Officials are also seeking to find people who were on Swissair flight LX318 from Sao Paulo, Brazil which entered Heathrow via Zurich on February 10 – five days before Britain introduced hotel quarantine – carrying up to 136 passengers. One of the Gloucestershire cases was on the flight.
The developments prompted criticism of the government's policies, with Labour demanding urgent investigations into why the cases were not detected more quickly.
Three cases have also been found in Scotland and involve individuals who came back from Brazil via Paris and then London before taking a flight to Aberdeen. It is understood officials became aware of the English cases on Friday and the Scottish ones on Saturday.

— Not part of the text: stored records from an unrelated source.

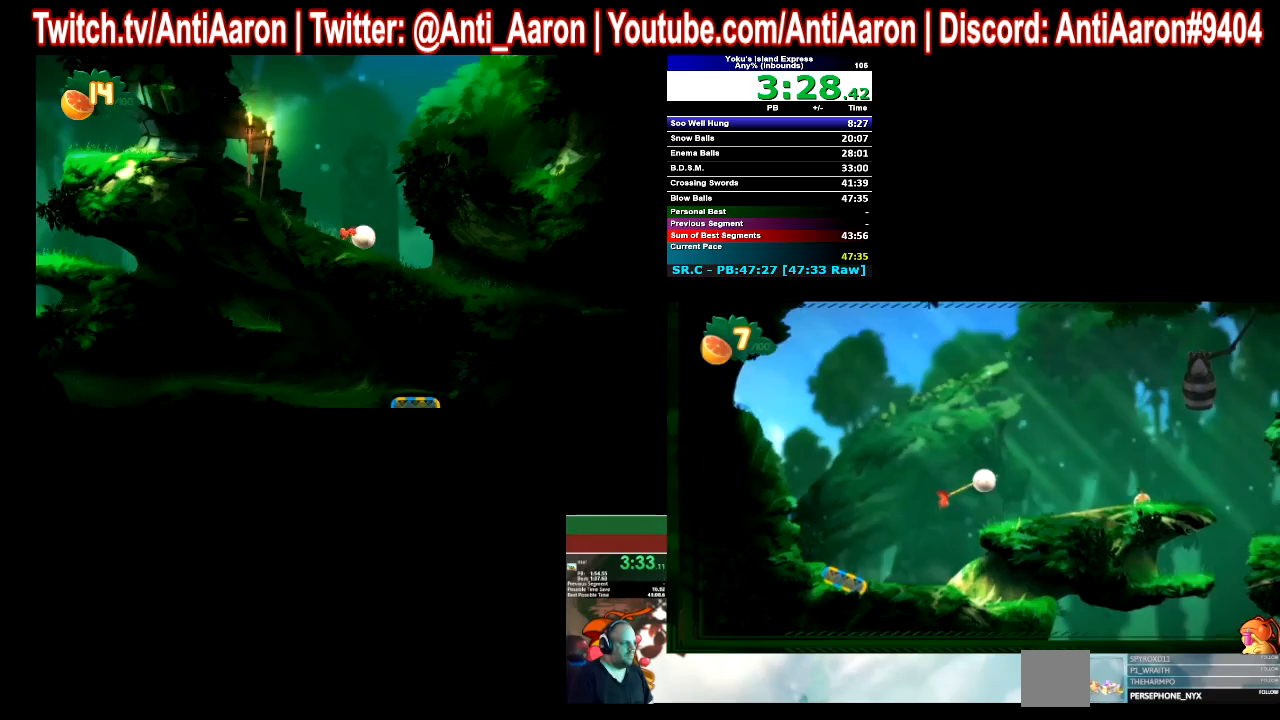
Gameplay with a controller (Xbox layout); each line is a JSON object with the inputs held at the frame after it. "events" lists button and stick changes between this image and that frame as [ms after this image, input, new state], when the widget could be followed in between. Not read: L1 L3 R1 R3 right_stick.
{"buttons": [], "left_stick": "right", "events": []}
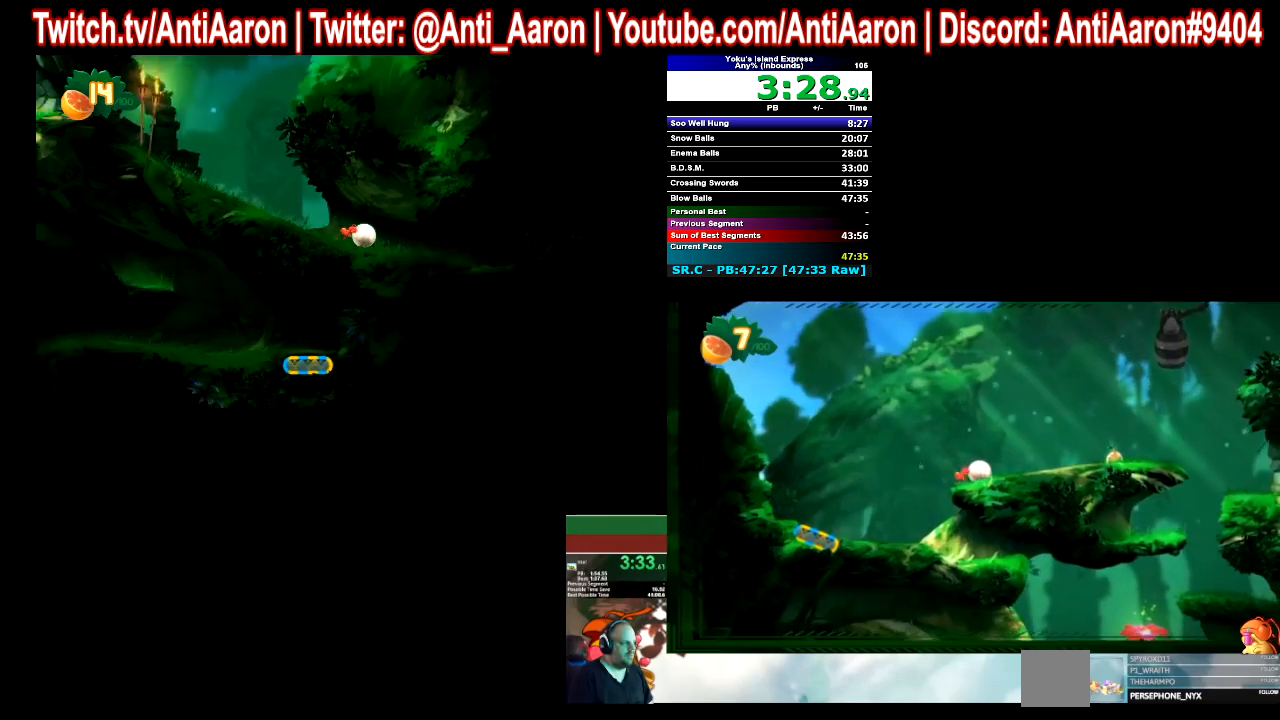
{"buttons": [], "left_stick": "right", "events": []}
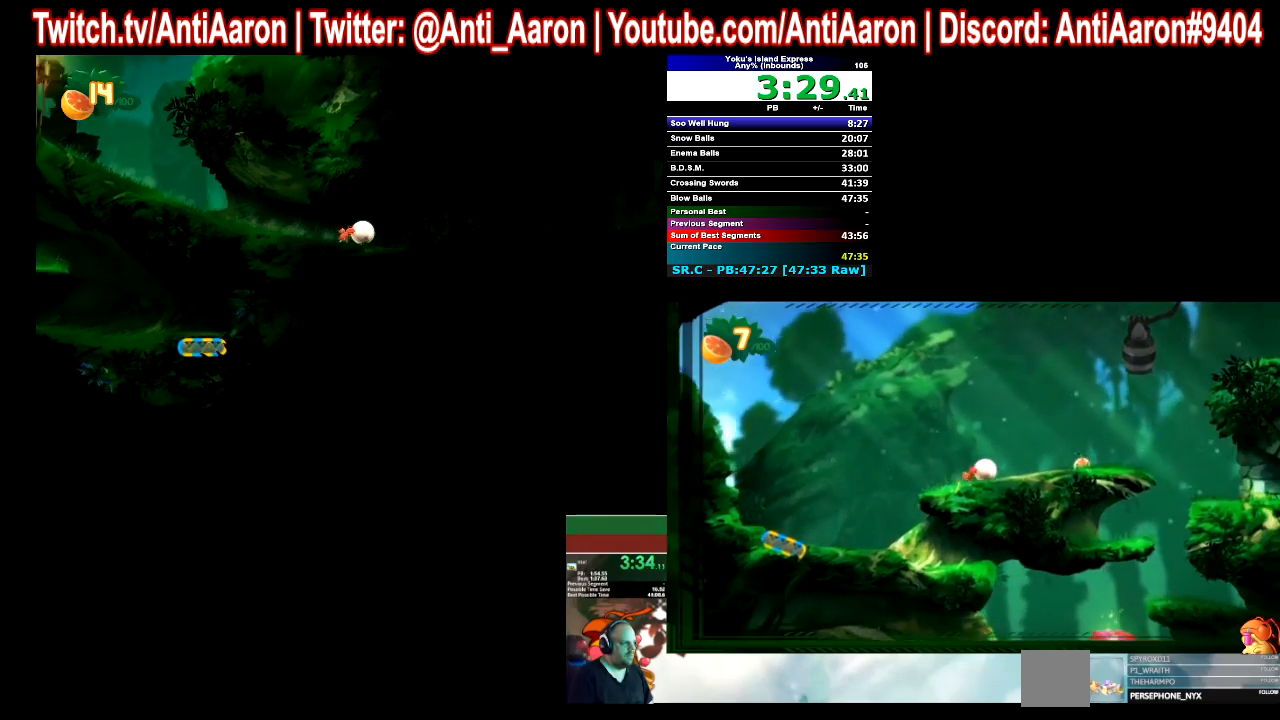
{"buttons": [], "left_stick": "right", "events": []}
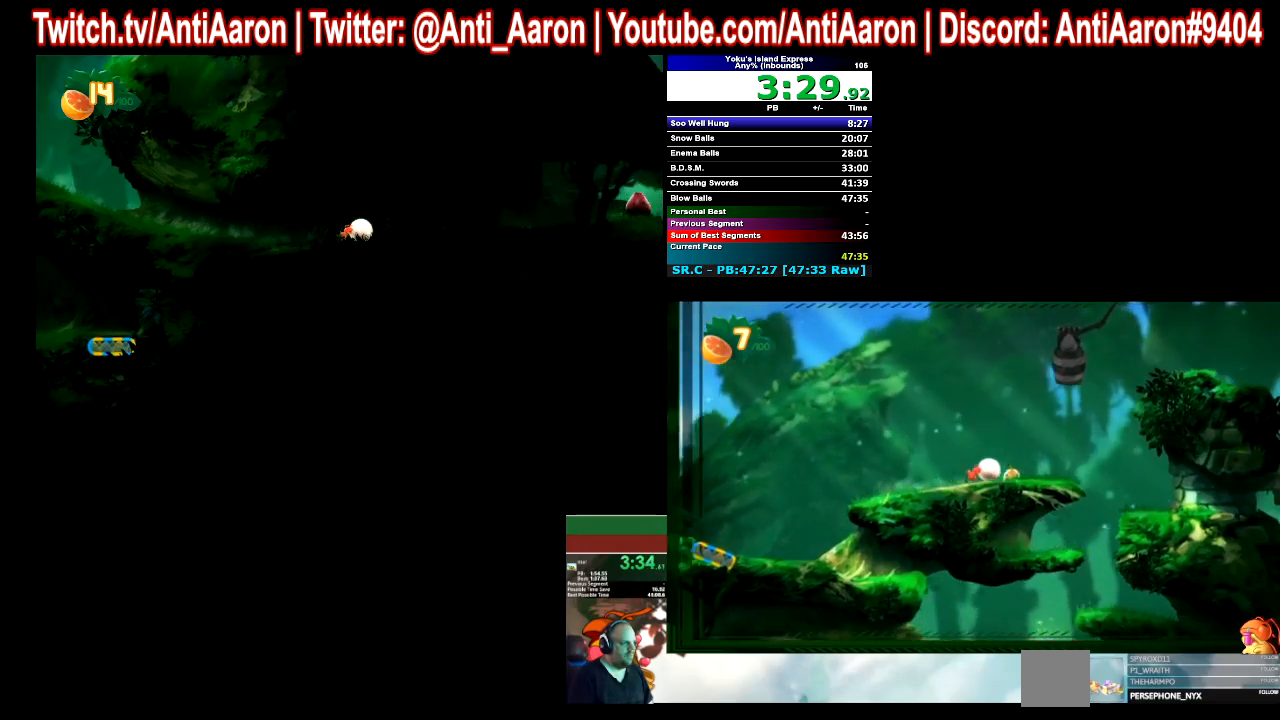
{"buttons": [], "left_stick": "right", "events": []}
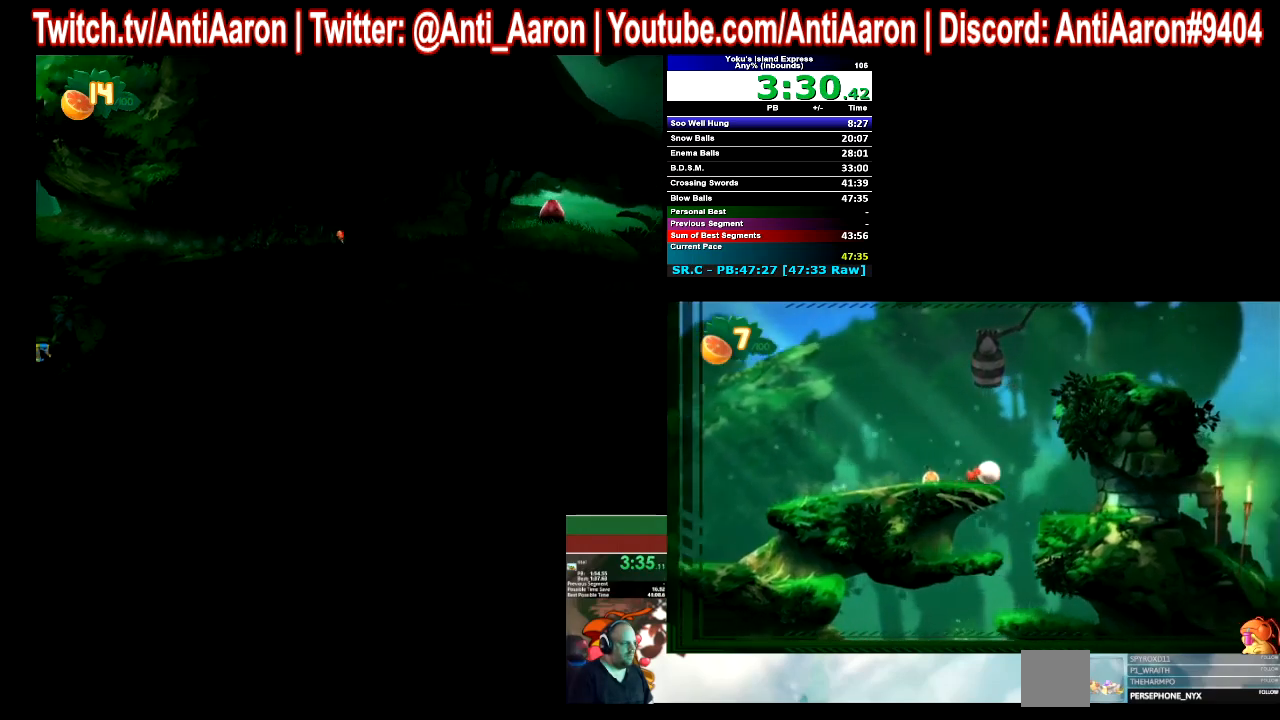
{"buttons": [], "left_stick": "center", "events": [[267, "left_stick", "center"]]}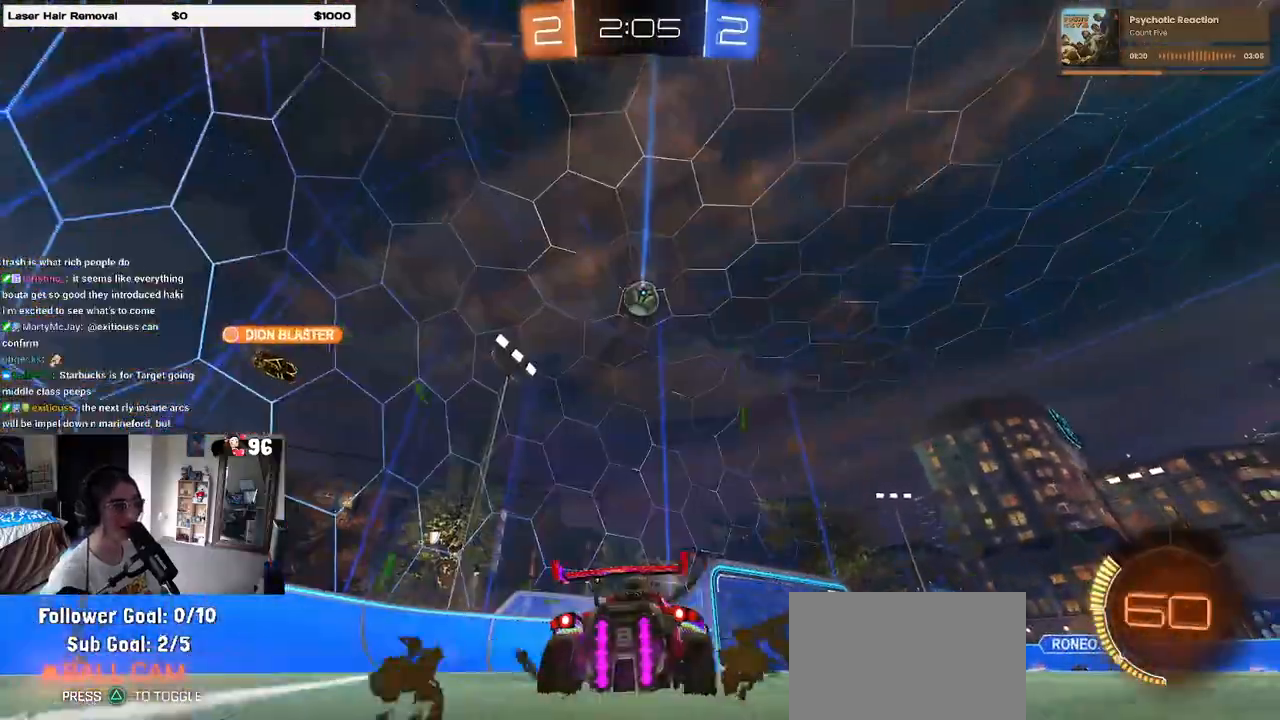
Gameplay with a controller (PlayStation layout); each line is a JSON object with the inputs held at the frame after it. "events" lists button and stick changes between this image and that frame as [ms after this image, input, new state], when the widget could be followed in between. Not read: R2.
{"buttons": [], "left_stick": "center", "right_stick": "center", "events": [[117, "L2", "down"], [300, "L2", "up"], [383, "left_stick", "center"]]}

On Sunday night, the Scottish government said it would track down passengers on this flight but refused to say when it was, citing patient confidentiality.
The cases are not thought to be connected to the three confirmed cases in England. All passengers on both flights should have quarantined at home for 10 days. The World Health Organisation has been informed of the cases.
Dr Susan Hopkins, PHE's strategic response director for Covid-19, said: "We have identified these cases thanks to the UK's advanced sequencing capabilities which means we are finding more variants and mutations than many other countries and are therefore able to take action quickly.
"The important thing to remember is that Covid-19, no matter what variant it is, spreads in the same way. That means the measures to stop it spreading do not change."
Yvette Cooper, who chairs the Commons home affairs committee, said: "This troubling development shows the weaknesses in the government's Covid border measures.
"The Brazil variant was first identified a month before one of these cases was brought in on February 10 and many weeks after the Prime Minister was warned that indirect flights were a problem, yet the government delayed putting stronger measures in place."
She said there were far too many holes in the current hotel quarantine system, which only covers one per cent of travellers, adding: "We need to know urgently how all these cases have arrived in the country and why they weren't prevented or picked up on arrival so that lessons can be quickly learnt and policies changed to protect the vaccine programme from further cases arriving."
Paul Charles, the chief executive of travel consultancy The PC Agency, said: "This calls into question the border measures the government claimed were watertight to prevent variants coming in. This is why only testing on arrival is going to be successful in preventing variants coming into the UK."